There ARE great emoticons here!

  	Welcome to Specktra!!


----------



## n_c (Dec 16, 2010)

Welcome!


----------



## LMD84 (Dec 16, 2010)

i hope you have fun here! i'm super excited for wonder woman myself! i shall start saving my pennies now for it! hee hee!


----------



## dahlingdiva (Dec 16, 2010)

Wait..... Wonder Woman? Where have I been? Sounds fun.


----------



## User38 (Dec 16, 2010)

dahlingdiva said:


> Wait..... Wonder Woman? Where have I been? Sounds fun.


 
	Silent scream


----------



## Soul Unique (Dec 16, 2010)

Enjoy the forums!!!



dahlingdiva said:


> Silent scream



 	Lol @ Silent Scream ^^^^


----------



## Lovnlife4ever (Dec 16, 2010)

Thanks Everybody for the warm welcome!



dahlingdiva said:


> Wait..... Wonder Woman? Where have I been? Sounds fun.


	How could it not sound fun, lol. Well, you're not to late in the game yet still no pics or anything to take a gander at 
	

	
	
		
		

		
		
	


	




  Can't wait though!


----------



## User38 (Dec 18, 2010)

Love -- enjoy Specktra and don't like my cantankerous person get on your nerves !


----------



## User38 (Dec 18, 2010)

dahlingdiva said:


> Wait..... Wonder Woman? Where have I been? Sounds fun.


	How could it not sound fun, lol.
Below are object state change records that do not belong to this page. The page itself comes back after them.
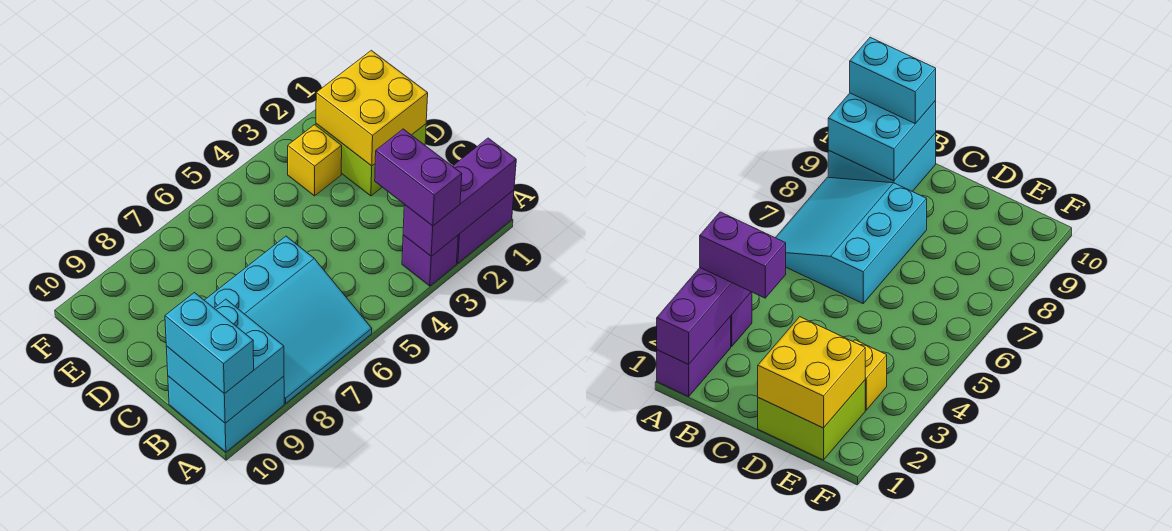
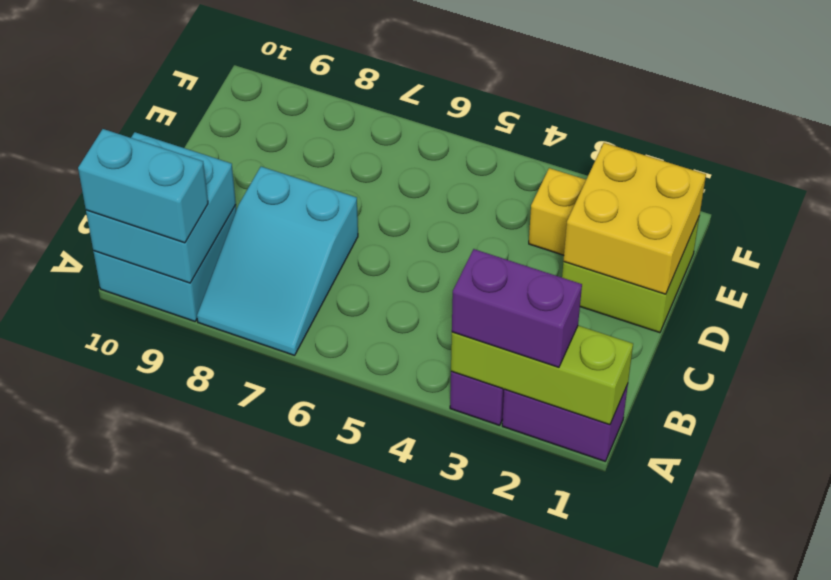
purple 1x3 brick [403,138,516,256] -> lime 1x3 brick [451,326,633,425]
purple 1x2 brick [375,129,462,226] -> purple 1x2 brick turned to [452,249,582,367]
cyan 3x3 slope [204,236,372,403] -> cyan 2x3 slope [197,167,358,355]
cyan 1x2 brick [165,293,254,394] -> cyan 1x2 brick turned to [78,129,208,243]

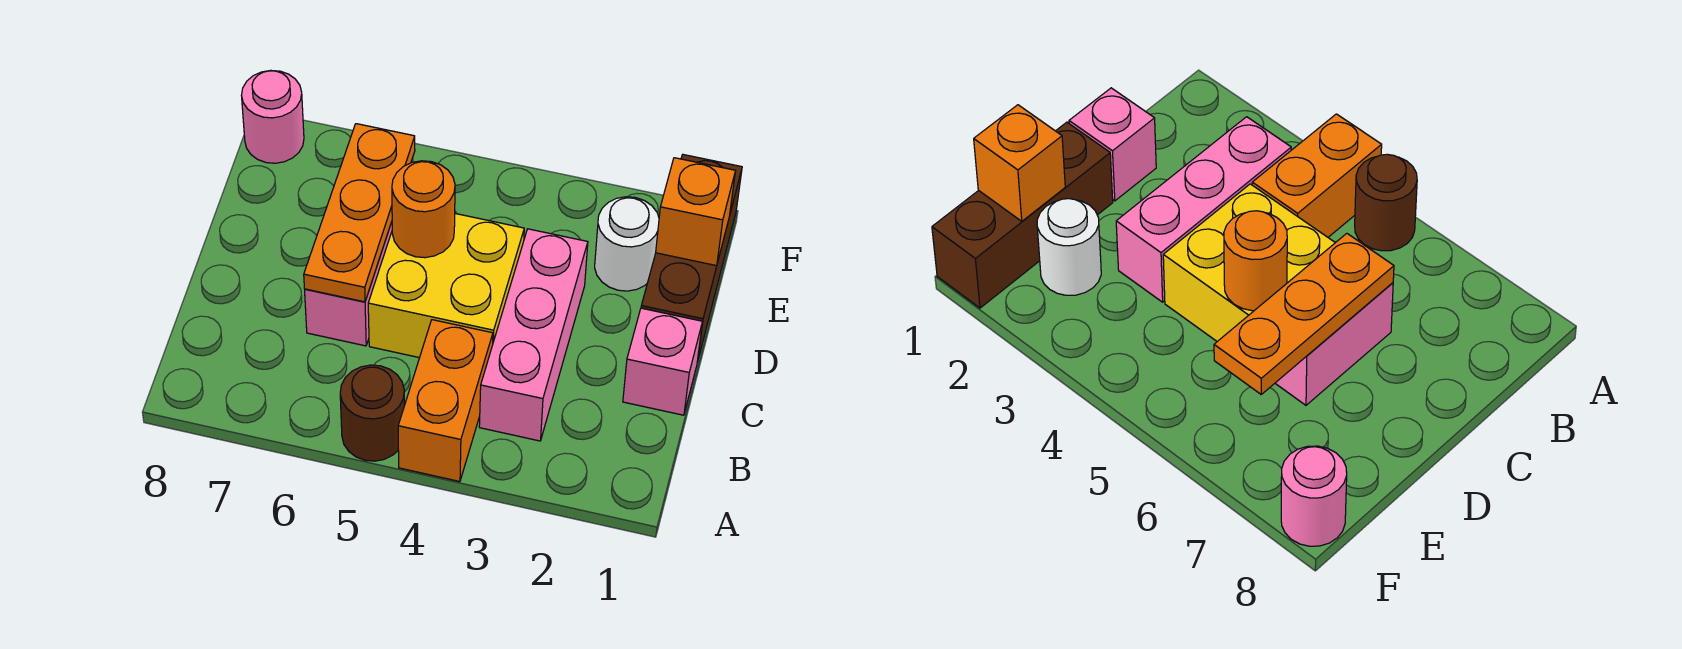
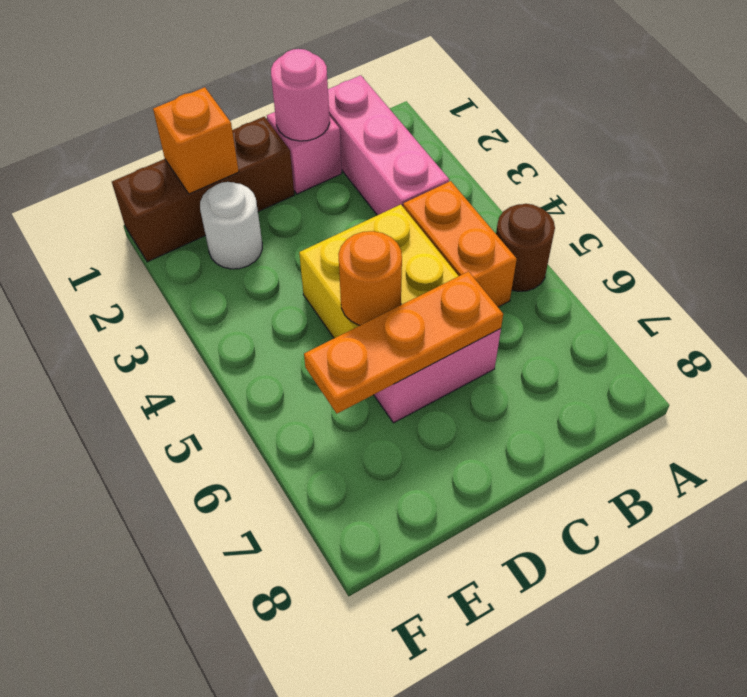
orange 1x2 brick [398,320,493,482] -> orange 1x2 brick turned to [403,181,517,307]
pink 1x3 brick [479,229,588,441] -> pink 1x3 brick turned to [328,75,449,215]
pink 1x1 round brick [241,70,304,163] -> pink 1x1 round brick moved to [271,49,330,141]

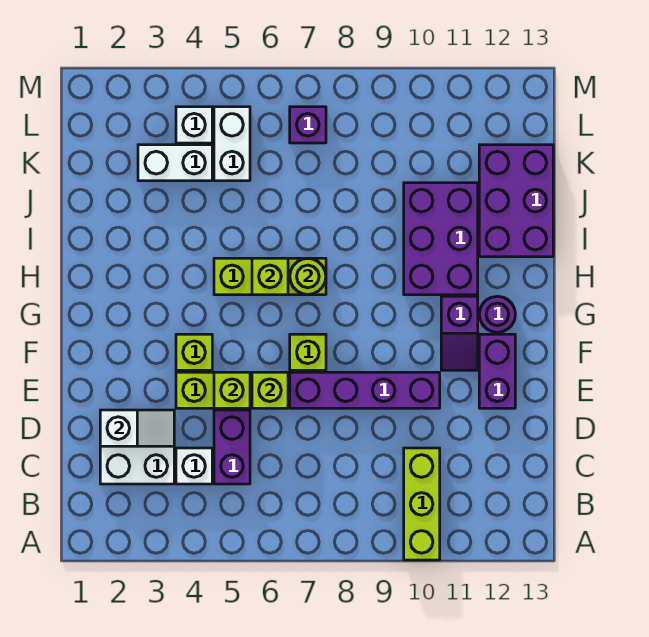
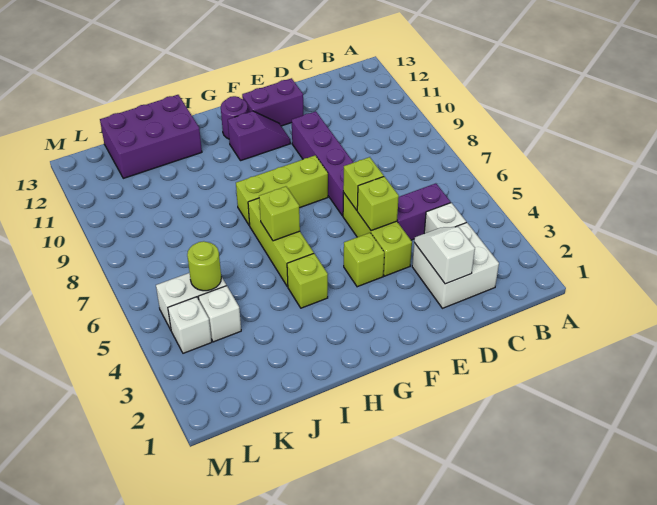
lime 1x3 brick [404,448,440,560] -> lime 1x3 brick moved to [236,155,328,226]
lime 1x1 brick [290,334,326,370] -> lime 1x1 brick moved to [287,254,328,308]
lime 1x1 round brick [290,258,326,295] -> lime 1x1 round brick moved to [187,241,221,291]
purple 2x3 brick [404,183,478,295] -> none
white 1x2 brick [138,145,212,181] -> white 1x1 brick [198,286,241,342]
purple 1x1 brick [290,107,326,143] -> none

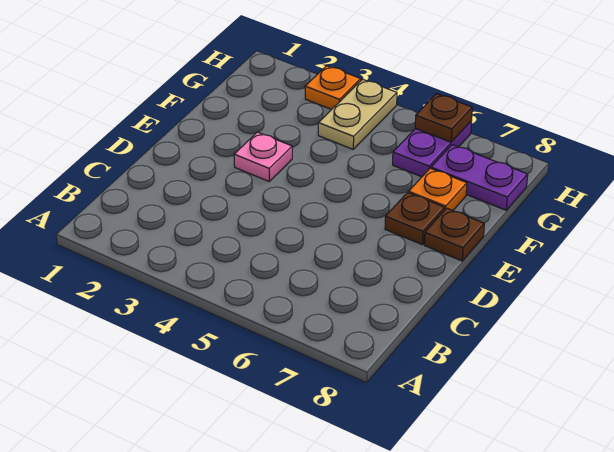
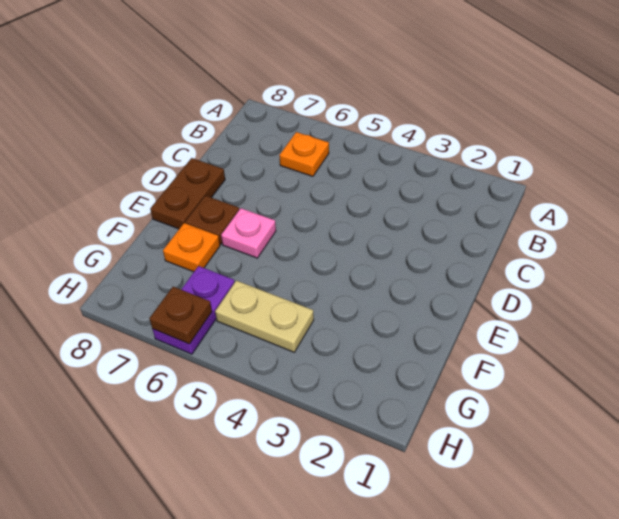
pink 1x1 plate [234,132,292,181] -> pink 1x1 plate moved to [221,208,276,258]
brown 1x1 plate [424,208,484,261] -> brown 1x2 plate [150,158,225,229]
tan 1x2 plate [318,79,397,149] -> tan 1x2 plate turned to [215,281,314,352]
purple 1x2 plate [431,145,528,210] -> none
orange 1x1 plate [305,66,361,109] -> orange 1x1 plate moved to [279,132,329,176]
Well, you're not to late in the game yet still no pics or anything to take a gander at 
	

	
	
		
		

		
		
	


	




  Can't wait though!


----------



## nunu (Dec 18, 2010)

Welcome to Specktra!


----------



## Susanne (Dec 30, 2010)




----------



## rockingmom (Dec 30, 2010)

Have fun and enjoy!!


----------